Friday, December 05, 2025

Shed Skin restricted-Python-to-C++ compiler v0.9.11

I have just released version 0.9.11 of Shed Skin, a restricted-Python-to-C++ compiler. Most importantly, it adds support for Python 3.14. It also adds support for many 3.x features that were not yet implemented, in addition to basic support for the base64 module. It also optimizes a few more common code patterns.

Paul Boddie was able to add support for libpcre2, and in the process updated conan to version 2. Thanks to Shakeeb and now Paul, Shed Skin has had first-class Windows support for the last few releases.

A new release is often triggered by a nice new example. In this case I found an advanced/educational 3d renderer by Benny Bobaganoosh, and rewrote it from Java to Python. In ~500 lines of code, it renders an .obj file with perspective-correct texture mapping and so on, clipping, lighting.. It becomes about 13 times faster after compilation (in other words, it goes from about 2 to about 30 FPS).

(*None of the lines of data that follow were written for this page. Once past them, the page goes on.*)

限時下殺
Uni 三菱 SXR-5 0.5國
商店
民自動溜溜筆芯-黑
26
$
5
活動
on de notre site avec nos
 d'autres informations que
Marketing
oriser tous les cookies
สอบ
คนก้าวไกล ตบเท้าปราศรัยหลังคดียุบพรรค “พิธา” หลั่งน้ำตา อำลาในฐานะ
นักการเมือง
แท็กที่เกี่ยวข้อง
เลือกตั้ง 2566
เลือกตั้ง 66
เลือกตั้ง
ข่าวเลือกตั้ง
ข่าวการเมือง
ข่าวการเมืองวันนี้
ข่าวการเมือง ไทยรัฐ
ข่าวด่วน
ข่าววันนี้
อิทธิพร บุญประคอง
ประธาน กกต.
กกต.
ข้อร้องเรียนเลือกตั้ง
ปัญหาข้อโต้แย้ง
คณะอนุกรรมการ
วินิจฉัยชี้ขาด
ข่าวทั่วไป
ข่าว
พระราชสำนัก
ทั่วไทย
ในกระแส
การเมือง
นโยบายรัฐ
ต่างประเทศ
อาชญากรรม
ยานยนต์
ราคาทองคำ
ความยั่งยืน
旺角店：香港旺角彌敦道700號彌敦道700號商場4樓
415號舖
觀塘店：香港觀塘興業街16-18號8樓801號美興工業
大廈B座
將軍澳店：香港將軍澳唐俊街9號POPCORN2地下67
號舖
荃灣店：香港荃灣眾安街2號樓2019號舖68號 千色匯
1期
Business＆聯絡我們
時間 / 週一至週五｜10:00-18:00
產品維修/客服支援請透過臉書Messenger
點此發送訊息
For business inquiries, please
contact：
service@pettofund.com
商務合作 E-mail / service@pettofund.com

For the full list of changes in the release, please see the release notes.

Something I have noticed while working on this release is that small object allocations seem to have become faster under Linux, to the degree that programs that would become _slower_ after compilation because of excessive small-object allocation, are now usually _faster_ again, at least on my system. This motivated me to measure the speedup for all 84 example programs at the moment versus cpython 3.13. While it's still all over the place, I was happy to see a median speedup of 12 times, and an average of 20 times.

I would very much appreciate more feedback on/assistance with the project. There is always enough low-hanging fruit to help with! See for example the current list of issues for 0.9.12. But just testing random things, finding interesting new example programs, cleaning up parts of the code and such are also much appreciated.